Carolyn Dessin of Akron has written Arbitrability and Vulnerability, 21 Temple Political & Civil Rights Law Review, 349 (2012).  Here's the abstract:

Arbitration is cool. Everybody's doing it. In the eighty-five years since the passage of the Federal Arbitration Act, that seems to be the prevailing sentiment. Recent decades have seen the meteoric rise of arbitration as a form of alternative dispute resolution. Arbitration is widely regarded as a less expensive, more expeditious alternative to litigation.

Courts frequently note that federal policy clearly favors arbitration. No judicial enthusiasm for arbitration seems more complete than that evidenced in the jurisprudence of the United States Supreme Court.

Along with the rise of arbitration, however, there has also been a rise in the amount of criticism of arbitration. Some suggest that nothing short of a complete overhaul of the Federal Arbitration Act will correct problems that have arisen in the arbitration context.

One of the main focuses of the criticism has been against mandatory binding pre-dispute arbitration in the consumer context. The United States has condoned this species of arbitration in an unparalled fashion, and some suggest that our country has gone too far. One of the major concerns in this area is that it is unlikely that a consumer can knowingly agree to arbitrate claims that have not yet arisen.
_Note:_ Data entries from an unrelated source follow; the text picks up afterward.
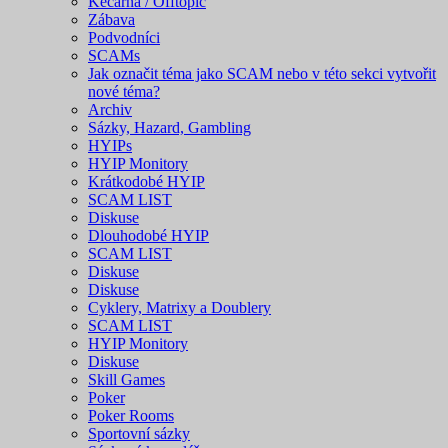
Kecárna / Offtopic
Zábava
Podvodníci
SCAMs
Jak označit téma jako SCAM nebo v této sekci vytvořit
nové téma?
Archiv
Sázky, Hazard, Gambling
HYIPs
HYIP Monitory
Krátkodobé HYIP
SCAM LIST
Diskuse
Dlouhodobé HYIP
SCAM LIST
Diskuse
Diskuse
Cyklery, Matrixy a Doublery
SCAM LIST
HYIP Monitory
Diskuse
Skill Games
Poker
Poker Rooms
Sportovní sázky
This Article focuses on mandatory pre-dispute arbitration agreements in the context of a situation involving a vulnerable party. As the
discussion will illustrate, there is no precise definition of vulnerability. Although most of the cases discussed herein involve older vulnerable adults, the concerns in this area frequently arise in other contexts as well. Thus, the author suggests that the discomfort exhibited by courts in dealing with these cases may suggest a broader discomfort with mandatory pre-dispute arbitration agreements in the consumer context.